[ad_1]
MOSCOW (Reuters) – A return to the oil production levels that were in place in October 2016, baseline for the current deal to cut output, is one of the options for easing curbs, Russia’s energy minister said on Saturday.
Sources said this week that Saudi Arabia and Russia were discussing raising OPEC and non-OPEC oil production to ease 17 months of strict supply curbs amid concerns that a price rally has gone too far.
“When we extended the agreement until the end of 2018, we spoke about such possibilities (of returning to the October 2016 level),” Novak told reporters.
“But a decision will be made in June,” he added, referring to meetings of OPEC and non-OPEC countries in Vienna on June 22-23.
The existing deal came into force on January 1, 2017, and envisaged global oil producers reducing their combined output by 1.8 million barrels per day (bpd) to cut bloated stockpiles and prop up oil prices.

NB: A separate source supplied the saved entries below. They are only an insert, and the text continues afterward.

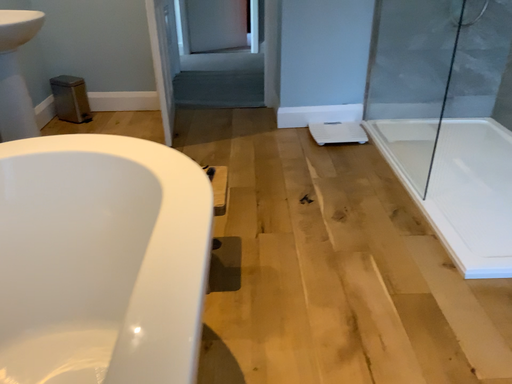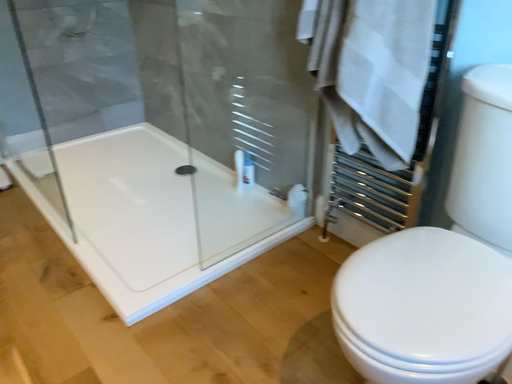
Question: Which way did the camera rotate in the video?

Choices:
 (A) rotated upward
 (B) rotated downward

Answer: (A)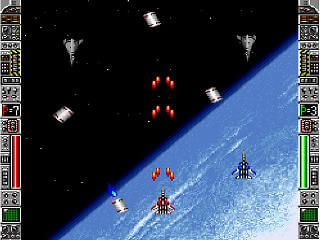
Image resolution: width=320 pixels, height=240 pixels. I want to click on control panels, so click(9, 99), click(308, 110).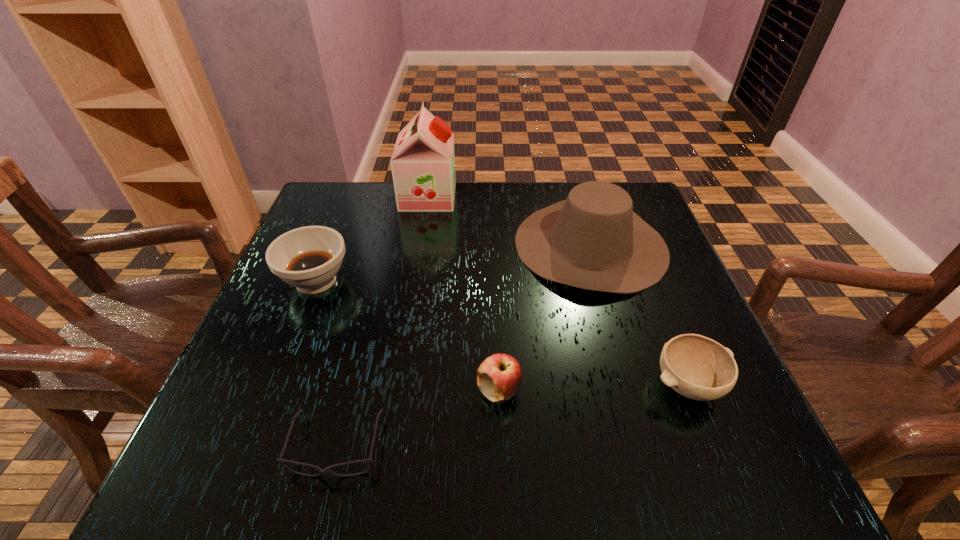
Identify the location of free space that satisfies the following two spatial constraints: 1. with the cap open on the fourth object from left to right; 2. on the left side of the soya milk. (397, 390).

This screenshot has width=960, height=540. Identify the location of free space that satisfies the following two spatial constraints: 1. with the cap open on the bowl; 2. on the left side of the soya milk. (398, 384).

Locate an element on the screen. The image size is (960, 540). free location that satisfies the following two spatial constraints: 1. with the cap open on the tallest object; 2. on the back side of the bowl is located at coordinates (398, 384).

I want to click on vacant space that satisfies the following two spatial constraints: 1. with the cap open on the soya milk; 2. on the front-facing side of the spectacles, so click(x=389, y=448).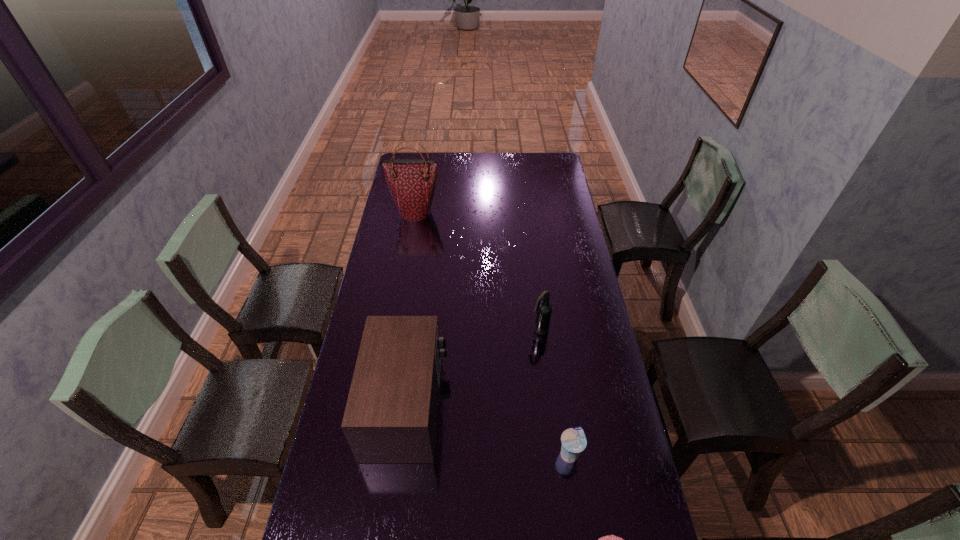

Russia’s oil output reached a 30-year high of 11.247 million bpd in October 2016 and it pledged to cut it by 300,000 bpd to 10.947 mln.
In March and in April this year it failed to fully comply with the deal, pumping at the pace of 10.97 million bpd, a 11-month high.
Oil prices have risen to $80 per barrel, levels unseen since late 2014. Russian President Vladimir Putin said on Thursday that the price of $60 “suits Russia”.
Novak was also quoted as saying on Saturday he expected Iran to reduce its output by no more than 10 percent as a result of the move by the United States to withdraw from a nuclear deal and reinstate sanctions against Tehran.
“I think the output reduction will not be as significant as many expect,” RIA news agency quoted Novak as saying when asked if he agreed with an estimate that the sanctions could remove as much as 800,000 barrels a day from the market.
“Some 10 percent is probably the maximum level,” he said.
Novak also estimated that the “geopolitical risk” premium to the oil price was around $5-$7 per barrel.